This Green Shoot Has Sprouted

Published in Investing Strategy on 3 August 2009

The TED Spread measures stress in the credit markets. It's looking a lot healthier.

The last two years have taught us all just how important the credit markets are for a robust economy and healthy stock market. I reckon, therefore, that all investors should take a close interest in any indicator that provides reliable evidence of the health of the credit market. The curiously named 'TED Spread' does just that -- and its current value and historical trends are freely available from many on-line sources. 

So here I'll be explaining the TED Spread, providing some historical context and identifying why it is signalling that investment prospects are improving.

The fear of default

The TED Spread reflects the fear of default between banks, as it measures the difference between risk-free interest rates and the rates banks charge each other. Just as oil keeps your car engine running sweetly, credit, the availability and price of money, lubricates the national and global economy. 

The TED Spread is the difference between three-month London Interbank Lending Rate (LIBOR) and the three-month US Treasury Bill (T-Bill) rate. TED derives its name from T-Bill and ED, the eurodollars futures contract (represented by LIBOR). 

Well, that's the acronyms out of the way and into the open, but what does it all mean? And why is it important?

Safe as T-Bills

Well, US T-Bills are considered to be the safest investment available, issued as they are by the US government and backed by its strength, solidity and power. When you buy T-Bills you are effectively lending money to Uncle Sam and the rate of interest is risk free. 

LIBOR is the British Bankers Association average of interbank lending rates. Basically it's the rate at which banks are willing to lend each other money. Usually that's also pretty risk free and so LIBOR is usually just a tad more than the T-Bill rate.

In the simplest terms, a small TED Spread is a sign of financial health. But if it's increasing then it could indicate big problems.

Say LIBOR is 4% and the T-Bill interest rate is 3.5%, then the TED Spread is 0.5%, or 50 basis points. Clearly, the narrower the spread the more credit worthy banks see each other and the healthier the financial system. 

Money flows, via loans at reasonable interest rates, to companies and individuals, fuelling capital expenditure and personal consumption and thereby increasing the profits of the companies in which we buy and hold shares.

Stress in the system

On the other hand, when the TED Spread expands this is an unequivocal sign that mistrust in banks and the financial system is increasing. It doesn't take Warren Buffet to realise that's like a big red warning light flashing; because it indicates fear, which leads to risk aversion, which means shares are dumped in favour of so called 'safe havens'.

Historically, the TED Spread trends in a narrow range. Recent peaks were bad, but nowhere near the 1970s or 1980s.

Typically the TED Spread is under 50 basis points (0.5%), and it averaged 25 (0.25%) from 2002 to 2006. However as the credit crunch got going in the summer of 2007 it suddenly spiked up to 240 (2.40%) and averaged about 140 (1.40%) for the next year.

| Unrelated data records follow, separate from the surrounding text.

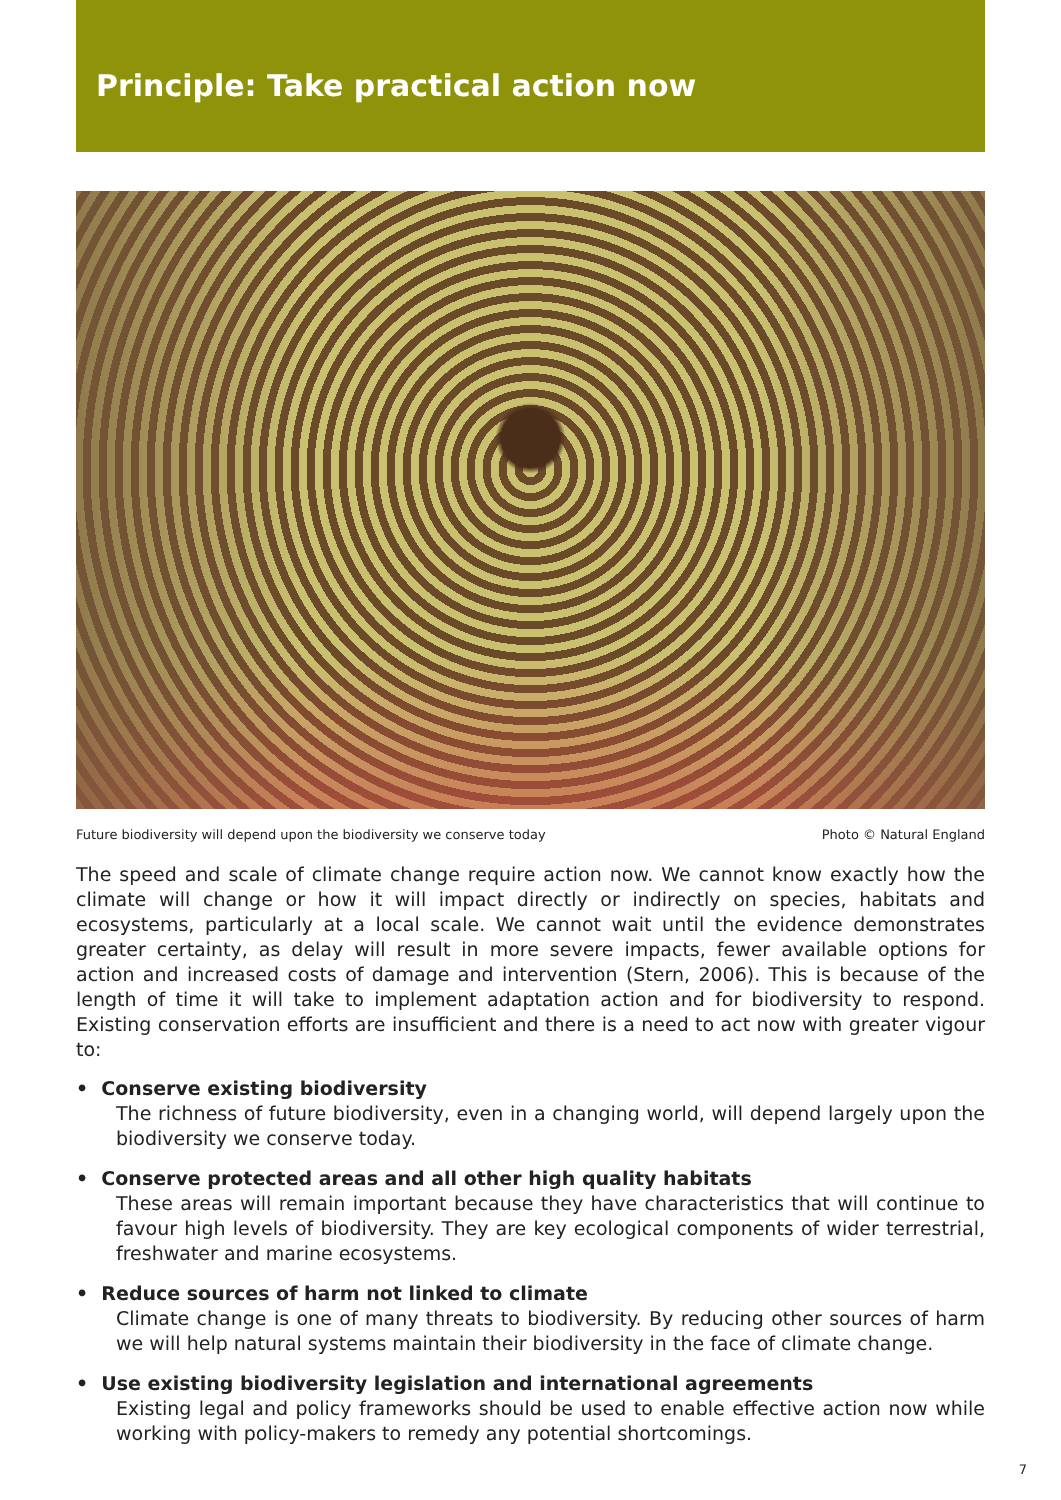Principle: Take practical action now
Future biodiversity will depend upon the biodiversity we conserve today Photo © Natural England
The speed and scale of climate change require action now. We cannot know exactly how the climate will change or how it will impact directly or indirectly on species, habitats and ecosystems, particularly at a local scale. We cannot wait until the evidence demonstrates greater certainty, as delay will result in more severe impacts, fewer available options for action and increased costs of damage and intervention (Stern, 2006). This is because of the length of time it will take to implement adaptation action and for biodiversity to respond. Existing conservation efforts are insufficient and there is a need to act now with greater vigour to:
• Conserve existing biodiversity
The richness of future biodiversity, even in a changing world, will depend largely upon the biodiversity we conserve today.
• Conserve protected areas and all other high quality habitats
These areas will remain important because they have characteristics that will continue to favour high levels of biodiversity. They are key ecological components of wider terrestrial, freshwater and marine ecosystems.
• Reduce sources of harm not linked to climate
Climate change is one of many threats to biodiversity. By reducing other sources of harm we will help natural systems maintain their biodiversity in the face of climate change.
• Use existing biodiversity legislation and international agreements
Existing legal and policy frameworks should be used to enable effective action now while working with policy-makers to remedy any potential shortcomings.
7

Then, as Northern Rock crumbled and Lehman brothers collapsed in the autumn of 2008, it soared again; this time peaking at about 450 (4.50%) in October 2008.

TED Spreads of that size indicate that banks are unwilling to lend to each other at almost any price. Loans to industry and consumers evaporate and the economy hits the buffers. Needless to say, the media then enjoys a red letter day, running scare stories of "financial Armageddon." 

As usual the truth is a little more boring. Yes, the TED Spread peaked at its highest since 1987 and the stock market crash of that year, but it never reached the dizzy heights of 600 (6.0%) it hit in 1974 or 500 (5.0%) in 1980. That's why all this talk of returning to a Great Depression is a load of tosh from economists who really ought to know better.

Back to reality

The TED Spread is currently signalling a return to trust and normality. It's a positive sign for investors.

The TED Spread is currently about 30 (0.3%), not far above the average of 25 (0.25%) I referred to earlier. It has been below 50 (0.5%) since May, clearly signalling a return to normality in interbank lending, thereby providing one of the foundations for repairing the economy and improving the equity outlook.

For those who wish to monitor the TED Spread, it can be found on the Bloomberg website. My positive stance would be reversed if the TED Spread started trending up, and especially if it trended between 50 (0.5%) and 100 (1.0%) for any length of time.